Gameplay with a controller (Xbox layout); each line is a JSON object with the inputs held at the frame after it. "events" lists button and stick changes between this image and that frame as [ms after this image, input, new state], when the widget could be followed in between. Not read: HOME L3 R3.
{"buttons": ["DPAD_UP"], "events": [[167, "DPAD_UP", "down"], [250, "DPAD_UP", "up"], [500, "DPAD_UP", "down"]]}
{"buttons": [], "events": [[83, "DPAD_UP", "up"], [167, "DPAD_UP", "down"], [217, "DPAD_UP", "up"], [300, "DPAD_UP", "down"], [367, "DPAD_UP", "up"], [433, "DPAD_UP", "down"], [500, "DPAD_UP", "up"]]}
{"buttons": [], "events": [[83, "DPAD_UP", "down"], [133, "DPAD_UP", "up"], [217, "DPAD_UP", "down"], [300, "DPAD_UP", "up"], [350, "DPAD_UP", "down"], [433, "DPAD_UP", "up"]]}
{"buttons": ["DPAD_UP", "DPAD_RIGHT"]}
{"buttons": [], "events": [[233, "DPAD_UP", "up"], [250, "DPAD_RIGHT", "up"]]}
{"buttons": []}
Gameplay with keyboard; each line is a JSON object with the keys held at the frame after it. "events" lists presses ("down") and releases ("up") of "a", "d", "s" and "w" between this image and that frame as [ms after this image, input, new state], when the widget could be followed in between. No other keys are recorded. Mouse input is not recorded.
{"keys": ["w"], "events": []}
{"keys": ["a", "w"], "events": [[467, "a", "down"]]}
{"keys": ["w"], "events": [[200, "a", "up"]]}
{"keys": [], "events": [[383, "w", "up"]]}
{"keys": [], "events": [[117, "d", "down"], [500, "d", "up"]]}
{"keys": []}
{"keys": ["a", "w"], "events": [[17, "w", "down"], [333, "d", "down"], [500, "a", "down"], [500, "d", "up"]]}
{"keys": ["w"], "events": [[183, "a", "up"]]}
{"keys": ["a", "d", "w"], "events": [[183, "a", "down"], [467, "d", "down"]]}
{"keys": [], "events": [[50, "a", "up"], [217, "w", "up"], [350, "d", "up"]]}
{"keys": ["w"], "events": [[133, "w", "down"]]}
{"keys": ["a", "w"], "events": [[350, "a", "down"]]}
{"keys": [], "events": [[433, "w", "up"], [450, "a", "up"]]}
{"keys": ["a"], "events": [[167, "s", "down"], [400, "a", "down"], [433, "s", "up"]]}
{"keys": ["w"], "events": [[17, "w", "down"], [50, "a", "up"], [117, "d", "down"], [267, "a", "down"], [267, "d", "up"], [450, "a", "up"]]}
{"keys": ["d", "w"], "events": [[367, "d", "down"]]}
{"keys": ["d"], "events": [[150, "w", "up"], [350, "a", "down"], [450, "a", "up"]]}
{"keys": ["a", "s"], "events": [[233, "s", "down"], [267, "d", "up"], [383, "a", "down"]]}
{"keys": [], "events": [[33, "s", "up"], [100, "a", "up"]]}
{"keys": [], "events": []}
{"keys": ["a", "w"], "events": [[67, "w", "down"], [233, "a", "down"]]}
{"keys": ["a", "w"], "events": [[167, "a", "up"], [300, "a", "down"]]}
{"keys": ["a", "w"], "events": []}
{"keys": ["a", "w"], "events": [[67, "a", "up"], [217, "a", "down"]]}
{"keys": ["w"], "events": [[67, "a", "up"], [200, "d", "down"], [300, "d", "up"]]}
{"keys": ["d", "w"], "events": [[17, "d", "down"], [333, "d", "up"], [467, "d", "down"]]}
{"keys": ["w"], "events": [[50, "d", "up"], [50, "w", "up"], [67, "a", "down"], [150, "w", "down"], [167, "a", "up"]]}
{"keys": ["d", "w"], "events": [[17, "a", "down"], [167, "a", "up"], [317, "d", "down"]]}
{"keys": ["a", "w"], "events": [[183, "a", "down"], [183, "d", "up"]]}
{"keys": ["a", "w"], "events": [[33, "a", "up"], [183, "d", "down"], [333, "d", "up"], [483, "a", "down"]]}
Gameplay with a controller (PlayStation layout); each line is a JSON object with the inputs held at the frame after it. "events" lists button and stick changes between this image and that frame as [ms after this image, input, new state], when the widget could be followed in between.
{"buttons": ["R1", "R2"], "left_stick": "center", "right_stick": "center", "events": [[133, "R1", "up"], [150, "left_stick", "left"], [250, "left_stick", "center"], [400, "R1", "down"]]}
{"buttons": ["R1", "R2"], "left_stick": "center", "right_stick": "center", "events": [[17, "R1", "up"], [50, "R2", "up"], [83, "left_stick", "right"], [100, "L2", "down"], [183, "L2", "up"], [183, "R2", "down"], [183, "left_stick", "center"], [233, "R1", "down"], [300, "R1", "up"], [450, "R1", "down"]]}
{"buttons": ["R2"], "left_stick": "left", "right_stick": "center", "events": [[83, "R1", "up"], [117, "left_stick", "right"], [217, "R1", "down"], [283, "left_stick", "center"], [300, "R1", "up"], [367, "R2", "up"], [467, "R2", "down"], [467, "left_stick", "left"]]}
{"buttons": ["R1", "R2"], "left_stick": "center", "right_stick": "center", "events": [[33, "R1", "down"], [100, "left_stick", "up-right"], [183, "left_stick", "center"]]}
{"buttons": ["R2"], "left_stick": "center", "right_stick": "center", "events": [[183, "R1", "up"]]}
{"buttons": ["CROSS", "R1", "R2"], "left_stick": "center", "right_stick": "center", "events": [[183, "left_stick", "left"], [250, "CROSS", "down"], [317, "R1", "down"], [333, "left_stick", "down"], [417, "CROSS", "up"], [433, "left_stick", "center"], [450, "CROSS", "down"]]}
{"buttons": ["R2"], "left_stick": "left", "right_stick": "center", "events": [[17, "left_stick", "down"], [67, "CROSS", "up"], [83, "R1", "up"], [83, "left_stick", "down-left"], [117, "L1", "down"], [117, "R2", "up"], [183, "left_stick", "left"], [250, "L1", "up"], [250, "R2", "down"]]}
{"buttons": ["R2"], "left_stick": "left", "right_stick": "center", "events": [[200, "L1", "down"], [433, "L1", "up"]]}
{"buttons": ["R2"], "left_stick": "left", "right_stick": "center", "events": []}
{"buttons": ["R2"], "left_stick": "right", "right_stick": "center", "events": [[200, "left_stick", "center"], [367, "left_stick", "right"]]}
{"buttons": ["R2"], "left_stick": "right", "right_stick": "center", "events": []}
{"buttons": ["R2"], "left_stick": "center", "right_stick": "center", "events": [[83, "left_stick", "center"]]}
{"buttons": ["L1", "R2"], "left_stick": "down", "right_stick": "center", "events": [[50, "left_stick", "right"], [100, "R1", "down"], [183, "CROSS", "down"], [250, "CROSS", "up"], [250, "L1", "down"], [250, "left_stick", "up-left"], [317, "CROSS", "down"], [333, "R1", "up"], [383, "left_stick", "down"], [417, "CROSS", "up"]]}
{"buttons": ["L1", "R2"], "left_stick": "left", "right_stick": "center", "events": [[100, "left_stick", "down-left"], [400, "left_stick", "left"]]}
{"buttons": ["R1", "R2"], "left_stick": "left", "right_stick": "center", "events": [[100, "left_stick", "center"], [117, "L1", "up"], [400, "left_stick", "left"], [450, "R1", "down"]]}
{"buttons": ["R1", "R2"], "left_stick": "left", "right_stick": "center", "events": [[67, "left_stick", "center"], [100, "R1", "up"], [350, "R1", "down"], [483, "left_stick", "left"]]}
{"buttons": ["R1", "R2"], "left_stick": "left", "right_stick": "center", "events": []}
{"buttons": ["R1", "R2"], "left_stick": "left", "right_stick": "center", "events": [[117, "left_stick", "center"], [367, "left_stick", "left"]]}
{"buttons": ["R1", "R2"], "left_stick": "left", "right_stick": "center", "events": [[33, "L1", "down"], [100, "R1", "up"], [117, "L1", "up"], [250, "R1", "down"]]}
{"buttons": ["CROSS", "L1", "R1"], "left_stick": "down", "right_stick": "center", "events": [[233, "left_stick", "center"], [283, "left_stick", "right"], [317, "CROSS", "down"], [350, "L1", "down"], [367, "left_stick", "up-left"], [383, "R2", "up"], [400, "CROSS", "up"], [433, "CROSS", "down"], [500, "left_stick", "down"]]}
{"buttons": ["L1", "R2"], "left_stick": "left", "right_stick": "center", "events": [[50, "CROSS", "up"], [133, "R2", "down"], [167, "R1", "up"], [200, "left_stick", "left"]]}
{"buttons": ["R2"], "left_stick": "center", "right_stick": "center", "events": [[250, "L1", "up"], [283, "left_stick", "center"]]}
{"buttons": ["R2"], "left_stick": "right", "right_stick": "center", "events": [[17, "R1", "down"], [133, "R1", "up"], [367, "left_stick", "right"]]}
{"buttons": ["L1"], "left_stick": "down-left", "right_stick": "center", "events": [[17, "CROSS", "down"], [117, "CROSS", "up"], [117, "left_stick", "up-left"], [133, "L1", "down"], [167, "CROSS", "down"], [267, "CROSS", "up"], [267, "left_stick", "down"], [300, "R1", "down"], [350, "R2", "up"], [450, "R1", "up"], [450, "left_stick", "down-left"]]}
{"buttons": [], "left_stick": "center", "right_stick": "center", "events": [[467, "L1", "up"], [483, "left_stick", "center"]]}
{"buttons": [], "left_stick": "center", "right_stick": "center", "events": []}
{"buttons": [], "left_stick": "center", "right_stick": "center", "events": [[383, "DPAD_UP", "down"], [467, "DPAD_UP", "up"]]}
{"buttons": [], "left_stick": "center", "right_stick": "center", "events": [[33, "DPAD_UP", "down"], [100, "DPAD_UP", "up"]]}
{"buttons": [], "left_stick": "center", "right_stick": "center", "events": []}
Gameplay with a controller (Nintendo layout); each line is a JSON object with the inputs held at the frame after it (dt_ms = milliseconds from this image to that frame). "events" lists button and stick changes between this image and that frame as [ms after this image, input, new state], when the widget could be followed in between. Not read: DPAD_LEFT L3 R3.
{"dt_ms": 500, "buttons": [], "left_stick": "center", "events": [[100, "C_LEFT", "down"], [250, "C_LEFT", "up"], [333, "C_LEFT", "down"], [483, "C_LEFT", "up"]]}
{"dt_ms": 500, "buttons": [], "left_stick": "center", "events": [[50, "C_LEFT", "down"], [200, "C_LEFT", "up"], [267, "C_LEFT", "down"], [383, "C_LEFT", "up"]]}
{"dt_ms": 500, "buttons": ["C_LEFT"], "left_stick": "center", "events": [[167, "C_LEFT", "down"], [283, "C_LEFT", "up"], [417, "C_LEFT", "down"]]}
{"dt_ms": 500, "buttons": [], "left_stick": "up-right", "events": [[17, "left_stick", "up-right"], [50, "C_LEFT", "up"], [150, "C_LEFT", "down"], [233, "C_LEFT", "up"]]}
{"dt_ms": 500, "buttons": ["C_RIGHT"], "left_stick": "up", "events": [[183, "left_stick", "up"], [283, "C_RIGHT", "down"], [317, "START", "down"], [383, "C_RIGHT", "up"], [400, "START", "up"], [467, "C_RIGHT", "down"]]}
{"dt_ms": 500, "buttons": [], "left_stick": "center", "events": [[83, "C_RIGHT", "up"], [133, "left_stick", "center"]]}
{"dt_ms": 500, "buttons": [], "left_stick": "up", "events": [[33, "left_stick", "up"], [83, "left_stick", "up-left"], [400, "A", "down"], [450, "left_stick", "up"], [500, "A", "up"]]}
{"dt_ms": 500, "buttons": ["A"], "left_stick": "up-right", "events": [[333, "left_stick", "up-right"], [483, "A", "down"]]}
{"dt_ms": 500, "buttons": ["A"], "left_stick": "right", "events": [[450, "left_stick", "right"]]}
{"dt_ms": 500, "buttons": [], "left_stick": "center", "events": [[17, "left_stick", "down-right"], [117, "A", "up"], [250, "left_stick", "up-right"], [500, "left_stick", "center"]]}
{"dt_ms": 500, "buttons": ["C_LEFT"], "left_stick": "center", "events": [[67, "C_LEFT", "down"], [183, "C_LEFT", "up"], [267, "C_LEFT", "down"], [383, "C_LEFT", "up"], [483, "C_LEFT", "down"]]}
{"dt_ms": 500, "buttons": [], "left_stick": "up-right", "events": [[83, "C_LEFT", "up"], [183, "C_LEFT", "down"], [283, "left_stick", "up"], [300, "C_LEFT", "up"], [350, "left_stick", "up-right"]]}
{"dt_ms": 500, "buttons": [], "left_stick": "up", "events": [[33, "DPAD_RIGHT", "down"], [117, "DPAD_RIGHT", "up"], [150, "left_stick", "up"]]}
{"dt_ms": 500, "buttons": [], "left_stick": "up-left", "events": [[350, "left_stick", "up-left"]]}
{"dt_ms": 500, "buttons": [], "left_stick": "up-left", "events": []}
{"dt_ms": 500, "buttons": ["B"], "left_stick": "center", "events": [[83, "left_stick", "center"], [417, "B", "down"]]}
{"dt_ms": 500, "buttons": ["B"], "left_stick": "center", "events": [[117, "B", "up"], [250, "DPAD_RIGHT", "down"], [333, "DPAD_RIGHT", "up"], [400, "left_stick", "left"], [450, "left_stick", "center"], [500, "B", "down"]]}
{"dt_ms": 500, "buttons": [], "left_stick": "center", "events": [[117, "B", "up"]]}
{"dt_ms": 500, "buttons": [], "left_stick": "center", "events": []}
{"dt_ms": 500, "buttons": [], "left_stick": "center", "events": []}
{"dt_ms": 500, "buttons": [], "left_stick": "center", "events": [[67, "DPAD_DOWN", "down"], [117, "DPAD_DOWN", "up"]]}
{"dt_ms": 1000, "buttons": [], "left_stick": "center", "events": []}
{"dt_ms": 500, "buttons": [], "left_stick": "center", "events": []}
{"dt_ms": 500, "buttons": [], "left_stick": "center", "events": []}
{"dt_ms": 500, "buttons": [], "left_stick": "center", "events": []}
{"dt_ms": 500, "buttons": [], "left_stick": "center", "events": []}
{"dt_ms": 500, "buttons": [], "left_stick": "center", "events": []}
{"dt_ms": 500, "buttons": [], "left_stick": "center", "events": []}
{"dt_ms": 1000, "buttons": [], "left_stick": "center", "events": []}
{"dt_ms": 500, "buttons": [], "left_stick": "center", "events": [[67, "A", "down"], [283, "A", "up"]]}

::::

Out of the material above, gather each line where "layout" appears.

Gameplay with a controller (Xbox layout); each line is a JSON object with the inputs held at the frame after it. "events" lists button and stick changes between this image and that frame as [ms after this image, input, new state], when the widget could be followed in between. Not read: HOME L3 R3.
Gameplay with a controller (PlayStation layout); each line is a JSON object with the inputs held at the frame after it. "events" lists button and stick changes between this image and that frame as [ms after this image, input, new state], when the widget could be followed in between.
Gameplay with a controller (Nintendo layout); each line is a JSON object with the inputs held at the frame after it (dt_ms = milliseconds from this image to that frame). "events" lists button and stick changes between this image and that frame as [ms after this image, input, new state], when the widget could be followed in between. Not read: DPAD_LEFT L3 R3.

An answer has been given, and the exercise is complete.